Select data from march 2017


In [32]:
transactions = transactions.loc[(transactions['Field transaction date date'] <= 20170331) & (transactions['Field transaction date date'] >= 20170301)]

In [27]:
df = pd.DataFrame({
        'customer_id' : transactions['Field customer id'],
        'revenue' : pd.to_numeric(transactions['Field app price']),
        'n_of_purchases' : [1]*len(transactions)
    })
df.head()


Out[27]:
customer_id n_of_purchases revenue
0 2F65fA7Cd10cbFFD 1 4.99
1 2F65fA7Cd10cbFFD 1 0.19
2 2F65fA7Cd10cbFFD 1 0.99
5 44dEeeb9eEF3ff64 1 14.99
8 7FeFbCBe6147a9ff 1 0.19

Create an intermediate table


In [28]:
total_users = df['customer_id'].nunique()

#Grouping by customer id
pf = df.groupby('customer_id').agg({
        'revenue' : 'sum',
        'n_of_purchases' : 'sum'
    }).reset_index()

#Selection of data to create 'No. of Purchases', 'No. of UAUs'and 'Total Revenue'columns 
x = pf.groupby('n_of_purchases').agg({
    'customer_id': 'size',
    'revenue' : 'sum',
})

x = x.reset_index()

#Renaming columns
x.rename(columns = {'customer_id': 'n_of_users'}, inplace=True)

#Creation of '% of Total UAUs' and 'Total transations'columns
x['percentage_of_users'] = 100 * x['n_of_users'] / total_users

x['total_transactions'] = x['n_of_purchases'] * x['n_of_users']
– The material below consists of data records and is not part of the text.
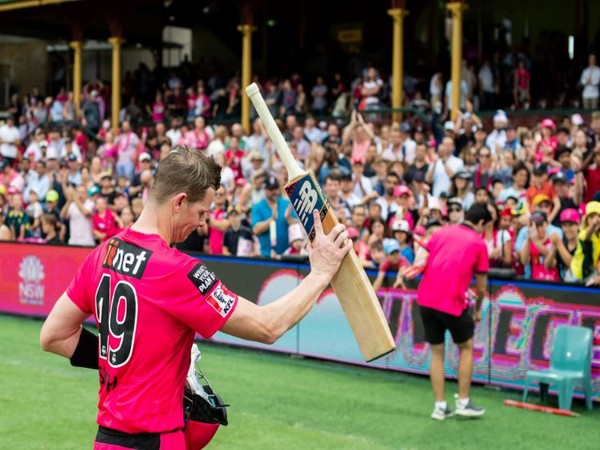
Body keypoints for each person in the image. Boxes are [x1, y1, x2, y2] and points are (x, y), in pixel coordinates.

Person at [39, 145, 351, 449]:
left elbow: (53, 335)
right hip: (156, 439)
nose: (202, 222)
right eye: (201, 212)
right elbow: (267, 326)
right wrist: (321, 273)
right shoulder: (177, 270)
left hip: (107, 439)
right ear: (180, 202)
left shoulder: (102, 254)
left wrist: (128, 364)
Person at [415, 202, 491, 420]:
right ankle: (464, 402)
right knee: (466, 347)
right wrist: (477, 311)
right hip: (452, 302)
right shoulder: (479, 243)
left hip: (426, 300)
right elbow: (482, 287)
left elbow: (423, 257)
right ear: (481, 223)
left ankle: (439, 406)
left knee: (437, 352)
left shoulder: (441, 232)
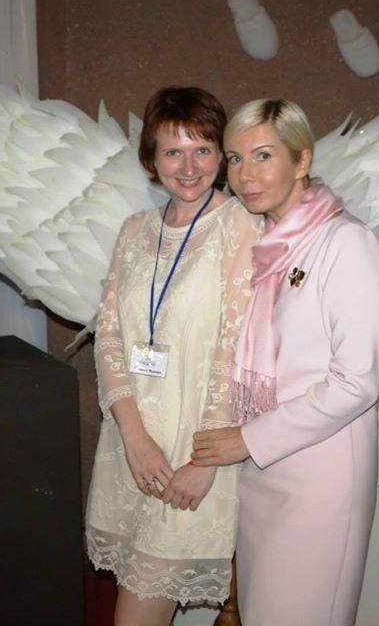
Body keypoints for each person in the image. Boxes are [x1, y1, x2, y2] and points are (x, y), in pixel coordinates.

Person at [191, 99, 379, 626]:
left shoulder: (347, 242)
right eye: (235, 159)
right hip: (262, 470)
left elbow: (357, 383)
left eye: (263, 156)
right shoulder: (266, 244)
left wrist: (248, 440)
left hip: (319, 477)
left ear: (302, 161)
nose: (245, 175)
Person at [86, 86, 262, 626]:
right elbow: (108, 336)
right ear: (151, 158)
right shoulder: (134, 230)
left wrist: (205, 462)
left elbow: (238, 350)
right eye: (173, 151)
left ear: (222, 155)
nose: (189, 167)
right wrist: (133, 436)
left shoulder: (241, 225)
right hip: (131, 449)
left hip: (193, 455)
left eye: (202, 149)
#Creation of 'No. of Purchases' buckets 
x['n_of_purchases'] = pd.cut(x['n_of_purchases'], bins=[0,1,2,3,5,8,13,21,34,55,float('inf')]) 


x.head()


Out[28]:
n_of_purchases n_of_users revenue percentage_of_users total_transactions
0 (0, 1] 13656 108827.53 45.504832 13656
1 (1, 2] 4848 67683.44 16.154615 9696
2 (2, 3] 2697 60800.95 8.987004 8091
3 (3, 5] 1734 40058.73 5.778074 6936
4 (3, 5] 1621 47674.62 5.401533 8105

Create final table


In [29]:
#Grouping data by 'No. of Purchases' buckets
y = x.groupby('n_of_purchases').agg({
    'revenue': 'sum',
    'n_of_users': 'sum',
    'percentage_of_users' : 'sum',
    'total_transactions': 'sum',
})

y = y.reset_index()


#Creation of 'Average revenue per user' and 'Average transaction price' colums
y['average_revenue_per_user'] = y['revenue'] / y['n_of_users']
y['average_transaction_price'] = y['revenue'] / y['total_transactions']
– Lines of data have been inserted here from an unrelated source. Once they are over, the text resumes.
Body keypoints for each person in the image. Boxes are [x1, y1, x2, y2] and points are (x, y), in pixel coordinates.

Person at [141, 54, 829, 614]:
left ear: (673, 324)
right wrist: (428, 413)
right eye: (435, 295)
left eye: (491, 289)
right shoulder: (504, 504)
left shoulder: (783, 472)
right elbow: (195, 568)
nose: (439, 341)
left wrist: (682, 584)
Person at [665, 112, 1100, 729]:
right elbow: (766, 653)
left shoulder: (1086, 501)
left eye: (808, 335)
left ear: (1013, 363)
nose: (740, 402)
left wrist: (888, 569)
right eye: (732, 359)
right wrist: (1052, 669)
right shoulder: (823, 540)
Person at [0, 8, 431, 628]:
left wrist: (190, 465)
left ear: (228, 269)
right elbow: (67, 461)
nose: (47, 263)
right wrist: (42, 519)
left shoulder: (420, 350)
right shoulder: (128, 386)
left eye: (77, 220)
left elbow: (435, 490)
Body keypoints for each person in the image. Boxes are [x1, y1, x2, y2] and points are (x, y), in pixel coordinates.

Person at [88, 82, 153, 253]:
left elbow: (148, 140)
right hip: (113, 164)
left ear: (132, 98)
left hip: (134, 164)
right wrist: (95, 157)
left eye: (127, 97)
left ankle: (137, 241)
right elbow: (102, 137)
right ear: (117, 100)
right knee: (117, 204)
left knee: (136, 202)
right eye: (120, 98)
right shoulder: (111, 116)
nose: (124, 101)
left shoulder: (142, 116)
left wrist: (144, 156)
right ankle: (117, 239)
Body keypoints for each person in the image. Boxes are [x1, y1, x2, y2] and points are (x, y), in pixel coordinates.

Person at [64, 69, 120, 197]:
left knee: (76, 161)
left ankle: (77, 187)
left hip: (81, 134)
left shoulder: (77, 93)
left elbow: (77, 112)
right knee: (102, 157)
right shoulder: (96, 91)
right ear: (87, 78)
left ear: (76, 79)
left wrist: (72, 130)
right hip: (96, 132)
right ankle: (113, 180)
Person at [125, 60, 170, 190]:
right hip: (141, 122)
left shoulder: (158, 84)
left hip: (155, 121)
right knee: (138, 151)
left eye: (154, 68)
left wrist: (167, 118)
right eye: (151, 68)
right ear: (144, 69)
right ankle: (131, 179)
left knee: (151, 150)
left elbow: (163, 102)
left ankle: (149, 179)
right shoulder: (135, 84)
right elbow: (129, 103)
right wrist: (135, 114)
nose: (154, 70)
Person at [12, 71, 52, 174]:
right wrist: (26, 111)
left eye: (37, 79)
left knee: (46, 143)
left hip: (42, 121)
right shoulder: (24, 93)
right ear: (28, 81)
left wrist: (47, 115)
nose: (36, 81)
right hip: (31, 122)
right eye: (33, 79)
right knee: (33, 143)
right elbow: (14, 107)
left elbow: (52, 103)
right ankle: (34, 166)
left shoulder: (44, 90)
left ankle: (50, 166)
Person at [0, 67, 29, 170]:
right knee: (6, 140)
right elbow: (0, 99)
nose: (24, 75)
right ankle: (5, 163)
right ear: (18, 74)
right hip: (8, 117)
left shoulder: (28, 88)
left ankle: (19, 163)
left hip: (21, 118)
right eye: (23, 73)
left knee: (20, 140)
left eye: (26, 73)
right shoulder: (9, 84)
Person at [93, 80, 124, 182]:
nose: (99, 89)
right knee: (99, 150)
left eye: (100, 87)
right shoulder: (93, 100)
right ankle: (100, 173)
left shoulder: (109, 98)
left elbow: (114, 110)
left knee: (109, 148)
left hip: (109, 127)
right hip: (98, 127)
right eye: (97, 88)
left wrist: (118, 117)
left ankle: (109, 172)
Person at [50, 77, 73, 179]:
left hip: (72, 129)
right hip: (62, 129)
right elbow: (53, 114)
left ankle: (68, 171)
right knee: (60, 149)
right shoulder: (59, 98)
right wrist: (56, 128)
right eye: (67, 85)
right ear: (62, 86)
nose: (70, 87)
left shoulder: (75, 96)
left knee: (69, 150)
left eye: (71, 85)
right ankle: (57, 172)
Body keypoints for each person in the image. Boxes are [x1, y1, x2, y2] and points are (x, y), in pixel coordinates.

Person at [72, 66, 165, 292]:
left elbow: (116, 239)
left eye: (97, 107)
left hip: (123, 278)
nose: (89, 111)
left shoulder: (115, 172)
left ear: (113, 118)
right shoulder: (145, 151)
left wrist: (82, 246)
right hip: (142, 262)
#Putting the colums in the right order
cols = ['n_of_purchases','n_of_users', 'percentage_of_users', 'revenue', 'average_revenue_per_user', 'total_transactions', 'average_transaction_price']
y = y[cols]

#Renaming the 'No. of Purchases' buckets
y['n_of_purchases']=y['n_of_purchases'].astype(str)
y = y.replace({'n_of_purchases': {
            '(0, 1]': '1',
            '(1, 2]' : '2',
            '(2, 3]' : '3', 
            '(3, 5]' : '4-5',
            '(5, 8]' : '6-8',
            '(8, 13]' : '9-13',
            '(13, 21]' : '14-21',
            '(21, 34]' : '22-34',
            '(34, 55]' : '35-55',
            '(55, inf]' : 'Above 55',
        }})

y


Out[29]:
n_of_purchases n_of_users percentage_of_users revenue average_revenue_per_user total_transactions average_transaction_price
0 1 13656 45.504832 108827.53 7.969210 13656 7.969210
1 2 4848 16.154615 67683.44 13.961106 9696 6.980553
2 3 2697 8.987004 60800.95 22.543919 8091 7.514640
3 4-5 3355 11.179607 87733.35 26.150030 15041 5.832947
4 6-8 2160 7.197601 67805.61 31.391486 15094 4.492223
5 9-13 1501 5.001666 52535.05 35.000033 16605 3.163809
6 14-21 927 3.088970 43901.67 47.358867 16169 2.715175
7 22-34 575 1.916028 41079.43 71.442487 15946 2.576159
8 35-55 200 0.666445 23325.54 116.627700 9070 2.571724
9 Above 55 91 0.303232 43065.94 473.252088 20571 2.093527

Interpretation: The maximum revenue is generated by people buying apps only once a month (low frequency buyers). We can now identify buying behaviours according to purchase frequency.